I wrote from the hospital on my Iphone, I had to write, or the top of my head would have blown off. I was frightened, opened up, and found ways to keep my ground. Maria was undoubtedly one of them; we held hands for about 20 hours. I tested my own faith, and it held up for me.
We are both worn out, and I’ve got to sleep. So does Maria.
I’ll write more about this debacle tomorrow; I am sure I won’t be awake long enough. I learn much from these experiences, and my lucky streak is continuing. Yes, I have nothing but gratitude in my heart tonight.
A friend tried to empathize, writing, “you poor thing, I am worried about you,” which is always one of my triggers. I am no one’s poor anything.
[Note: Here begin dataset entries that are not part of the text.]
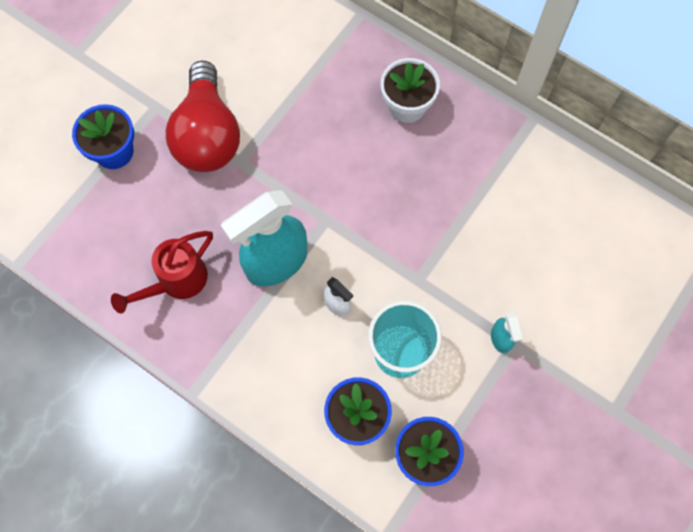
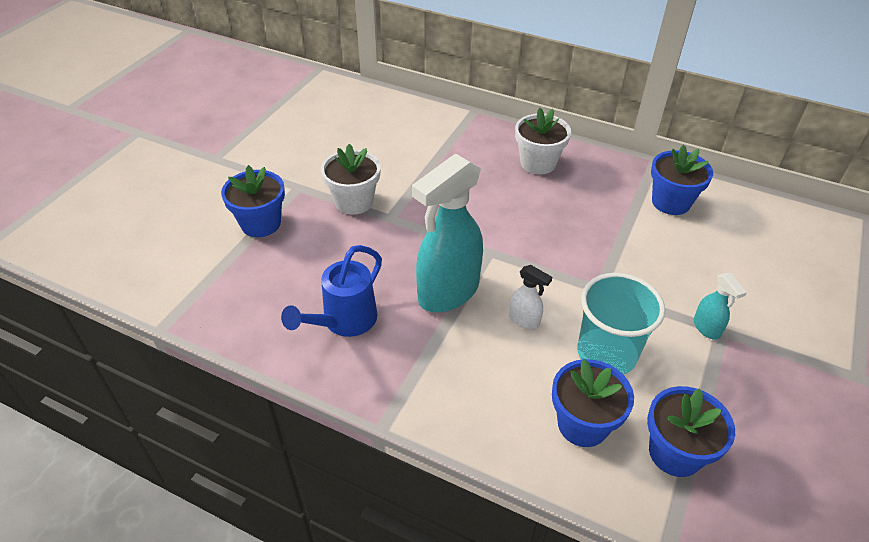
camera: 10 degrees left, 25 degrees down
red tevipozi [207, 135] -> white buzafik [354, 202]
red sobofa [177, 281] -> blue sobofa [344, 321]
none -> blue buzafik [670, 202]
Are you kidding? I wrote back.
Poor thing? Was he talking about me?
My toe amputation, necessary for me to walk again, was wholly successful and has healed; my kidney stone surgery was also successful, my kidney stone was blasted to bits by sound saves, and my toe and foot were saved from infection and are 99 percent healed in just three days.
I never forget that I live with one of the most wonderful people in the world every day.
I’ve gotten through 75 years, and I am happier than I have ever been. I’m just warming up.
Poor thing? Nuts to that, friend, you do not know me. How did it happen that we came to expect full and long lives without trouble or change? Like our beloved dogs, we were not built to live forever or never change size or shape.
My doctors were shocked and delighted by my rapid recovery; too often, the outcome is much worse.
How about worrying about the people who are not so lucky, don’t have access to such good medicine, and can’t recover from their illnesses? We just made it harder for them to get food aid.
I saw some of these in the hospital this week, including my roommate.
I feel healthy, vital, prosperous, and grateful. That’s what I am; that’s who I am. I was recently told that I cannot feel negative about my life.
I am most thankful for that. I’ll add it to my list.